Physical quantity readout data:
────────────────────

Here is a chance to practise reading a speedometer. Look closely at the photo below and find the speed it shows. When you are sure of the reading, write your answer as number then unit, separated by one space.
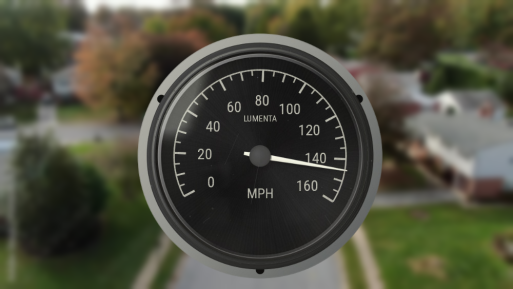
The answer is 145 mph
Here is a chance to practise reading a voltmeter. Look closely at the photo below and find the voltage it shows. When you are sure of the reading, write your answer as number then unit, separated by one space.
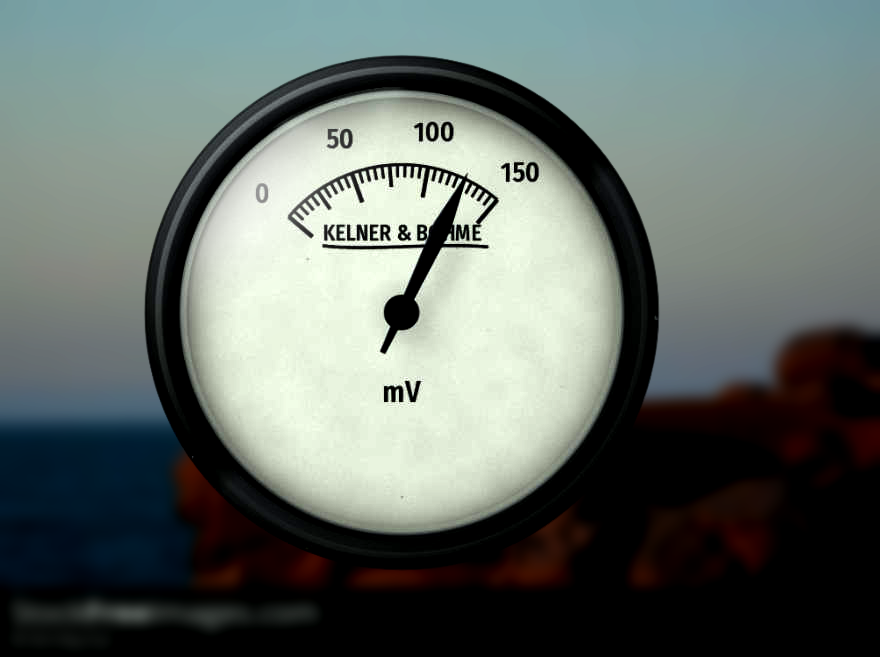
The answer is 125 mV
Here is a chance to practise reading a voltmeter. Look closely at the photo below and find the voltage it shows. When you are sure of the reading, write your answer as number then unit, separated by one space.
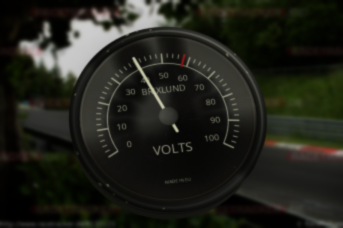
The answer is 40 V
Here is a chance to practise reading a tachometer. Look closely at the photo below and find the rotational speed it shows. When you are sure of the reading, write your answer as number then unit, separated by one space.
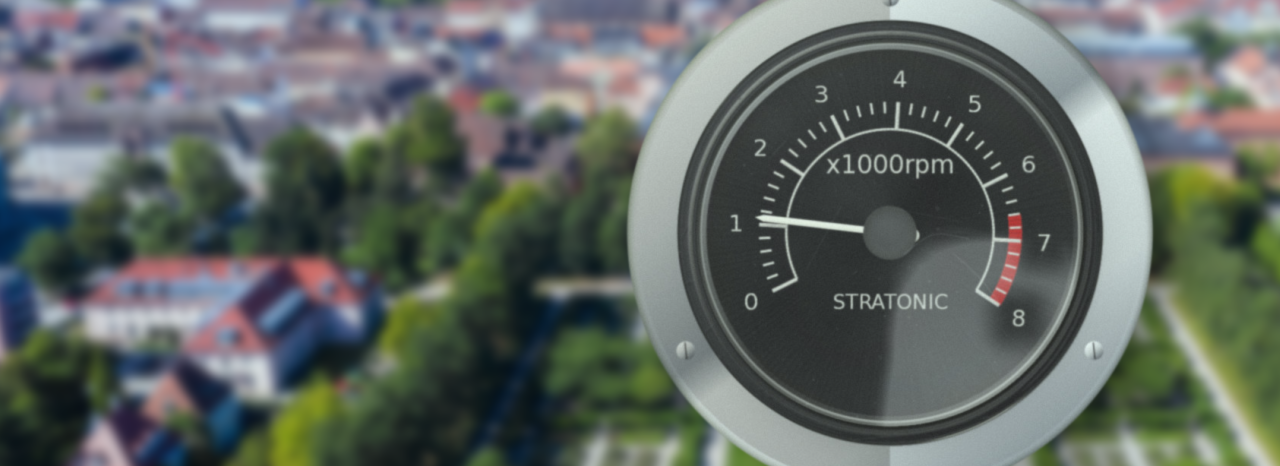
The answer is 1100 rpm
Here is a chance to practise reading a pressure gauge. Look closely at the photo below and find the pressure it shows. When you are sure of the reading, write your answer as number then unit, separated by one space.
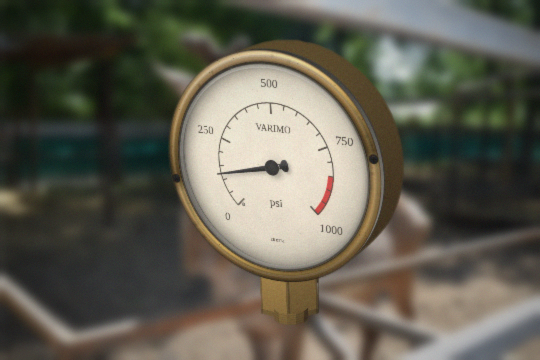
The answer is 125 psi
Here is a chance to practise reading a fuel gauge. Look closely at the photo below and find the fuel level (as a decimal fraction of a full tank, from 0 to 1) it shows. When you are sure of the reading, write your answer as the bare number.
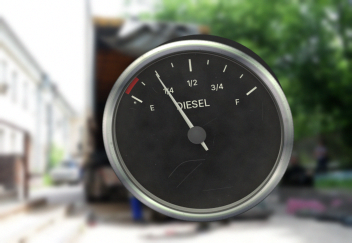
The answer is 0.25
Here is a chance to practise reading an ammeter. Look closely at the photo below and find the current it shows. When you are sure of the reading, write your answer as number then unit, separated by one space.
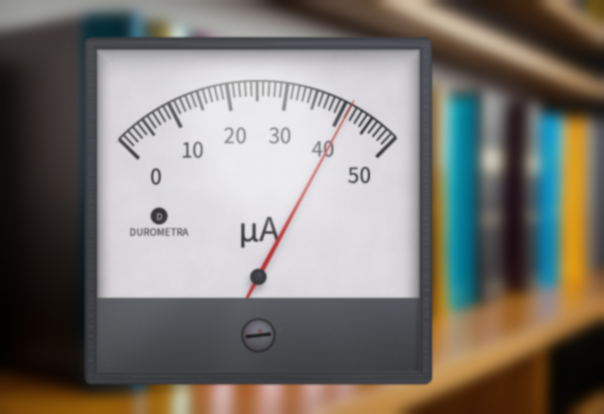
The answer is 41 µA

────────────────────

● TASK
Write out everything from the start of the records down to the line containing "The answer is 145 mph", including that line. Leave the pictures out of your copy.

● SOLUTION BELOW
Here is a chance to practise reading a speedometer. Look closely at the photo below and find the speed it shows. When you are sure of the reading, write your answer as number then unit, separated by one space.
The answer is 145 mph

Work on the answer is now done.